Headquarters: New Brunswick, NJ
Year Established: 1887
Revenues: $71,890 (+3%)
Pharma Revenues: $33,464 (+7%)
Net Income: $16,540 (+7%)
R&D: $9,095 (+1%)
TOP SELLING DRUGS
|Xarelto||deep vein thrombosis, pulmonary embolism||$2,288||23%|
|Invokana||type 2 diabetes||$1,407||7%|
|Velcade||velcade, mantle cell lymphoma||$1,224||-8%|
Headquartered in New Brunswick, NJ, Johnson & Johnson (J&J) operates in more than 60 countries while its pharmaceutical and healthcare products are supplied to over 200 countries.

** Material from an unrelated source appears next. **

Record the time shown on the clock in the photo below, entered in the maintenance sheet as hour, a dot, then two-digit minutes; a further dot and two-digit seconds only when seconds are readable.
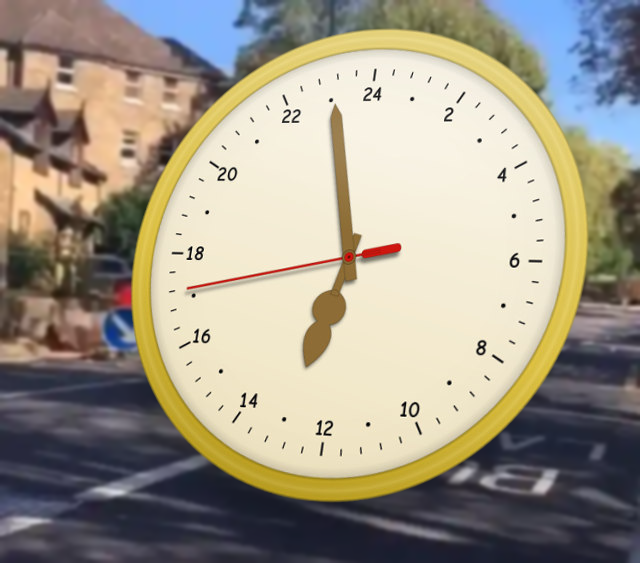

The Pharmaceutical segment contributes nearly 47% of J&J’s total revenues. The segment reported 2016 revenues of $33.5 billion—a 7% increase over 2015—and comprises several franchises: Immunology, Infectious Disease, Neuroscience, Oncology, and Cardiovascular and Metabolics. The major blockbuster drugs under the Immunology franchise are Remicade, Stelara, and Simponi/Simponi Aria. The franchise revenues reported growth of 7% to $12 billion in 2016.

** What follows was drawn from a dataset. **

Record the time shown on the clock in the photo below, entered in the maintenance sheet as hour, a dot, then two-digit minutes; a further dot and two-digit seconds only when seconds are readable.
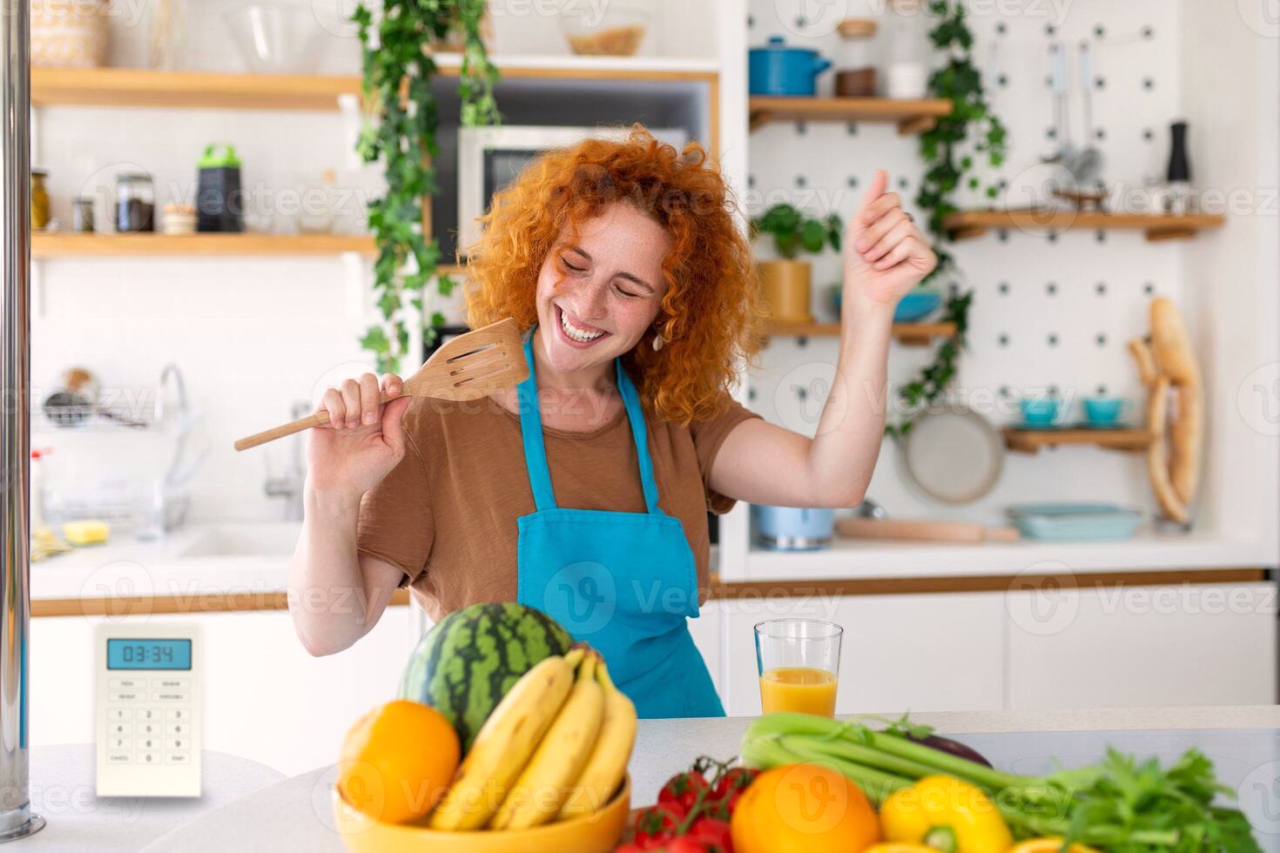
3.34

J&J’s Oncology franchise grew 24% to $6 billion during 2016, driven by increased sales of Imbruvica and a strong uptake of Darzalex. During the year Janssen Biotech, one of the Janssen Pharmaceutical Companies of Johnson & Johnson, entered several cancer collaborations. First it teamed up with Tesaro for exclusive rights to the investigational compound niraparib in prostate cancer. Niraparib is an orally administered, once daily, potent, and highly selective poly polymerase (PARP) inhibitor, currently in late-stage development for patients with metastatic breast cancer and ovarian cancer. Janssen will develop and commercialize niraparib for patients with prostate cancer worldwide, except in Japan. Tesaro received an upfront payment of $35 million, and is eligible to receive additional milestone payments of up to $415 million.
With Bristol-Myers Squibb (BMS), Janssen entered a clinical research collaboration to evaluate BMS’ immuno-oncology drug Opdivo (nivolumab) and Janssen’s Live Attenuated Double–Deleted (LADD) Listerial monocytogenes cancer immunotherapy, expressing mesothelin and EGFRvIII (JNJ-64041757), in patients with non-small cell lung cancer (NSCLC). Opdivo is a human antibody designed to alleviate immune suppression. JNJ-64041757 is designed to induce an immune response against NSCLC tumors.
Later in the year, Janssen entered into a master clinical trial collaboration and supply agreement with Onyx Pharmaceuticals, a subsidiary of Amgen, to evaluate the efficacy and safety of CD38-directed immunotherapy daratumumab (DARZALEX) in combination with a proteasome inhibitor (PI) carfilzomib (KYPROLIS) and dexamethasone. The agreement covers all potential opportunities for combining daratumumab and carfilzomib to treat cancer. Janssen licensed daratumumab from Genmab and is responsible for all global development, marketing and manufacturing. Carfilzomib is developed and commercialized by Amgen.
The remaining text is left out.